** PAGE EXCERPT **
####################
Mr. Arthur Evans, corporate comptroller for ESG Watts testified concerning the
economic status of ESG Watts in PCB 96-233. Mr. Evans indicated that during the time
period from September 1991 through July 1994 ESG Watts was able to borrow funds for
operations at interest rates between 0% and 8.75%. PCB 96-233Tr. at 51-52; Aff at Exhibit
B. The weighted average cost of borrowed money for ESG Watts from 1991 through 1994
was 6.70%. PCB 96-233Tr. at 53; Affd. at Exhibit B. The average income for funds
deposited in the financial assurance trust funds between 1991 and 1996 has been 4.54%. Affd.
at Exhibit B. Mr. Evans testified that since July 18, 1994, ESG Watts has attempted to
borrow money and has been refused. PCB 96-233Tr. at 52.
In February 1995, the IEPA denied ESG Watts request for a permit and rejected cost
estimates included in that permit application. Comp. at 6. ESG Watts did not file a new cost
estimate until July 1996. Resp. Br. at 2. ESG Watts admits that it should have filed a new
biennial review after February 1995. Resp. Br. at 2-3.
####################
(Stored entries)
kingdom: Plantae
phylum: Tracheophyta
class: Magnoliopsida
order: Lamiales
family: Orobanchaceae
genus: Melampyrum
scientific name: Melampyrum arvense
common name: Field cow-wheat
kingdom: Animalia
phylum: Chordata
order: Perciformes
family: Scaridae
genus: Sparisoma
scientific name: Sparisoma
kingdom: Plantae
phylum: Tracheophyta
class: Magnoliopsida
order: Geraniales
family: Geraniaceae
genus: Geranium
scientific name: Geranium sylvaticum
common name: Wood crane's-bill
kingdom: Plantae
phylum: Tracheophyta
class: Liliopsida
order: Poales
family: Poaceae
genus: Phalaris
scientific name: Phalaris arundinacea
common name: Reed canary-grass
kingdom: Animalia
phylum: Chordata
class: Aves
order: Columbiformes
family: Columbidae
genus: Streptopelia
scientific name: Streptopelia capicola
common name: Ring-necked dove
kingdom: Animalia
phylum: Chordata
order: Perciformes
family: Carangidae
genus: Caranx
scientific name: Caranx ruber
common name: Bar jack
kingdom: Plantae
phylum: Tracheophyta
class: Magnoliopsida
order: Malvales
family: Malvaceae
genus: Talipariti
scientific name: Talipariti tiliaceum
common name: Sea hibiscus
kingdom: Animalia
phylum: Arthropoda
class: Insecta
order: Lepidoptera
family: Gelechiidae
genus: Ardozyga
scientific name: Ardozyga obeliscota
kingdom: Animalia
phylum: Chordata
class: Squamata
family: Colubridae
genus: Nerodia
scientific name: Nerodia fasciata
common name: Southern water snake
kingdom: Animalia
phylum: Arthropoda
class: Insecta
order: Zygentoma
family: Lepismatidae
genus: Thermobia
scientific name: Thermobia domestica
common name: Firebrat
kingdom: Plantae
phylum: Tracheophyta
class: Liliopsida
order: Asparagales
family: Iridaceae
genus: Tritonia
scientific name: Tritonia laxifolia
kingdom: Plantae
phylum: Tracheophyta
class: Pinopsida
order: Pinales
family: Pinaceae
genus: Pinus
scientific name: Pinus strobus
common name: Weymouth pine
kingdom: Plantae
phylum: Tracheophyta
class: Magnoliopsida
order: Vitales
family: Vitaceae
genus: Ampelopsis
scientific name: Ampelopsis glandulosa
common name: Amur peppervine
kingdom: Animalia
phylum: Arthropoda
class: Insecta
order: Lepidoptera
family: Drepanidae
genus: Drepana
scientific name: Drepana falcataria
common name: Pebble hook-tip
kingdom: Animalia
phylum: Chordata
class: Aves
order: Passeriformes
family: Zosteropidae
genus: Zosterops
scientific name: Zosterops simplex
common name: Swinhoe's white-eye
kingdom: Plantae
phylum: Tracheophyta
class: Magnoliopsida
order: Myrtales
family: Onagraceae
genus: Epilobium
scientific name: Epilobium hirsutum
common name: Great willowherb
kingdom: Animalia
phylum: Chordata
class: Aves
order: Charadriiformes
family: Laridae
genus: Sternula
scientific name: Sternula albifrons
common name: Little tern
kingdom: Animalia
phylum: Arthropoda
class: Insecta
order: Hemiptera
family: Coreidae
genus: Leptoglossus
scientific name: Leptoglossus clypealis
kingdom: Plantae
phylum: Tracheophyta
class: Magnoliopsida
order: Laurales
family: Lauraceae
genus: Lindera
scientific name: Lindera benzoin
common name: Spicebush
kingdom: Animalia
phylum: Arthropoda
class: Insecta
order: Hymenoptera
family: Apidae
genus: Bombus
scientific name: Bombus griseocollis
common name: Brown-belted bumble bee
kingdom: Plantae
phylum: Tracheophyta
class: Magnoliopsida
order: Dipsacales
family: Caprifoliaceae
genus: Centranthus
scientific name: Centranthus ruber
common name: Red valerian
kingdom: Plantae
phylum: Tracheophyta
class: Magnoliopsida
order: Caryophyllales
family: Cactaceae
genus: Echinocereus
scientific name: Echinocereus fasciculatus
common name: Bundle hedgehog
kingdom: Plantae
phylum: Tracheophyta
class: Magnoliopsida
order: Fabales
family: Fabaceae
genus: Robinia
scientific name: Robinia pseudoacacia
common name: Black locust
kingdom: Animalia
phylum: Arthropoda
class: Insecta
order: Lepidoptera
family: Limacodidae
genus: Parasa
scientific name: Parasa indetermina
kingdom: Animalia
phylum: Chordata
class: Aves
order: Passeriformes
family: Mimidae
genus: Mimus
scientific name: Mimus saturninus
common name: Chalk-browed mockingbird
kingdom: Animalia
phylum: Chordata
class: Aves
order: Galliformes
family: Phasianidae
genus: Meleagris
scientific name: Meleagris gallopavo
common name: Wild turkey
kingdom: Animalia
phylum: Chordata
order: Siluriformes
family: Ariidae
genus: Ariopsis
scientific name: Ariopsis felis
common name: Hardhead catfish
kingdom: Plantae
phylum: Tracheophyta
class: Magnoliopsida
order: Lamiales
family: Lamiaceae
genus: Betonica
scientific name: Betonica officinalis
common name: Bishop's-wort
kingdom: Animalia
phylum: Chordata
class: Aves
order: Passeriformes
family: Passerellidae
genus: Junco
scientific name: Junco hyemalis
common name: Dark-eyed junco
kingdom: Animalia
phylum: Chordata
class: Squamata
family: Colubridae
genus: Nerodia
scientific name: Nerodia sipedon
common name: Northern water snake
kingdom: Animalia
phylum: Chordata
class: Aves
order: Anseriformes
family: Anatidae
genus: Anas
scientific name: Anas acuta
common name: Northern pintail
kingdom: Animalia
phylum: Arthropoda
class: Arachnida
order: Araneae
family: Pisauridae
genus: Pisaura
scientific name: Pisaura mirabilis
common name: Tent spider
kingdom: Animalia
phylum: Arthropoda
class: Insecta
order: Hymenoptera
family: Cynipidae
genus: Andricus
####################
** BRIEF 1 **
List every percentage figure that appears in the ESG Watts excerpt.
** BRIEF 2 **
Decide whether each statement agrees with the ESG Watts excerpt, answering yes or no and quoting the words that settle it: (a) ESG Watts filed a new cost estimate in February 1995. (b) Arthur Evans is the corporate comptroller for ESG Watts. (c) The weighted average cost of borrowed money for ESG Watts from 1991 through 1994 was 4.54%.
** BRIEF 3 **
Answer these questions from the ESG Watts excerpt:
(a) In what month and year did the IEPA deny the ESG Watts permit request?
(b) Since what date has ESG Watts been refused when it tried to borrow money?
(c) What does ESG Watts admit it should have filed after February 1995?

** EXERCISE RESULT 1 **
0%, 8.75%, 6.70%, 4.54%

** EXERCISE RESULT 2 **
(a) No: "ESG Watts did not file a new cost estimate until July 1996."
(b) Yes: "Mr. Arthur Evans, corporate comptroller for ESG Watts"
(c) No: "The weighted average cost of borrowed money for ESG Watts from 1991 through 1994 was 6.70%."

** EXERCISE RESULT 3 **
(a) February 1995
(b) July 18, 1994
(c) A new biennial review